In the MLFF model described in the RFP, tolling becomes an overhead infrastructure function. Gantries, sensors and ANPR cameras detect the vehicle, match it with FASTag and vehicle records, calculate the payable fee and process the transaction through the electronic toll collection network. The RFP also refers to violation and failure-to-pay handling, which is important because open-road tolling works only if enforcement is strong enough to discourage leakage.

For everyday highway users, the visible benefit should be simpler: less stopping. For the toll ecosystem, the challenge is more complex: accurate vehicle classification, correct entry-exit pairing in a closed-loop environment, reliable FASTag reads, usable ANPR accuracy, dispute handling and integration with NPCI and related systems.

Who Is Affected

The first affected group is highway users on the Trans-Haryana Expressway, especially cars, buses and trucks that regularly use the access-controlled corridor. A smoother tolling system can reduce trip uncertainty and help drivers avoid unnecessary queue time.

The second group is transporters and logistics operators. They track time, fuel burn, delivery slots and driver hours more closely than casual users. If barrierless tolling performs as intended, fleets can plan trips with fewer plaza-level delays. That matters for agricultural movements, industrial cargo, e-commerce line-haul operations and regional supply chains using Haryana as a transit or production corridor.

The third group is banks, toll operators and enforcement agencies. MLFF is not only a hardware project; it is a payment, reconciliation and compliance project. The acquirer bank role is central because toll data must move cleanly into the NETC ecosystem, while failed reads and violations must be resolved without creating new friction for compliant users.

What To Watch Next

The immediate watch point is the outcome of the technical bid opening after the 5 June 2026 stage. The next useful signals will be bidder qualification, award timelines, final implementation schedule, gantry deployment plan, and whether the transition can happen without disrupting ongoing toll operations.

FuelPrice will also watch the practical user side: whether vehicles can move consistently at highway speed through tolling points, how failed FASTag reads are handled, whether ANPR disputes are resolved quickly, and whether frequent commercial users see measurable time savings.
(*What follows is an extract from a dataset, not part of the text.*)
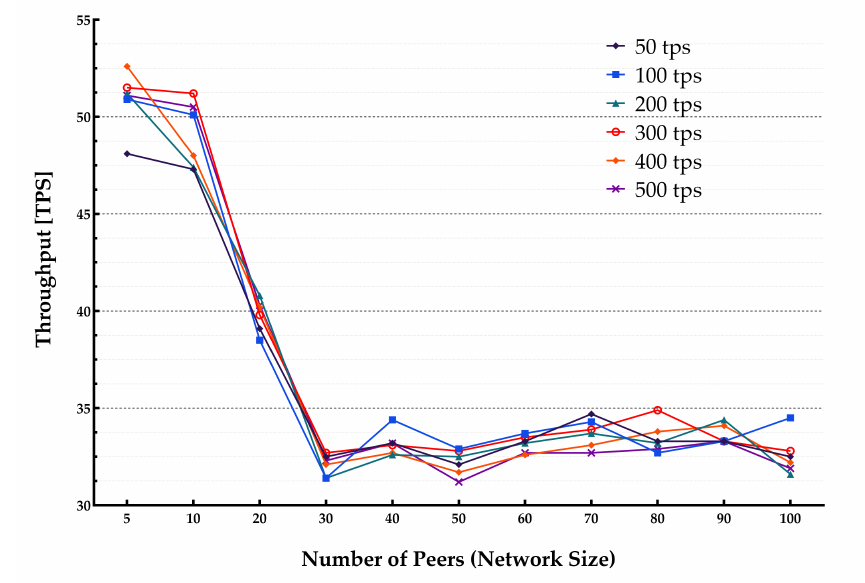
Figure 13. Impact of network size on the system throughput.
The technology is promising, but highway users will judge it by reliability, not by tender language.

Final Takeaway

The Trans-Haryana Expressway MLFF tender is a high-niche but important update because it shows India's toll system moving beyond booth-based FASTag lanes toward open-road tolling. If implemented well, FASTag-ANPR MLFF can reduce toll-queue friction, cut unnecessary idling, improve freight predictability and make access-controlled highways feel more seamless for users. The procurement milestone now makes Bundle DL 02 a corridor to watch closely.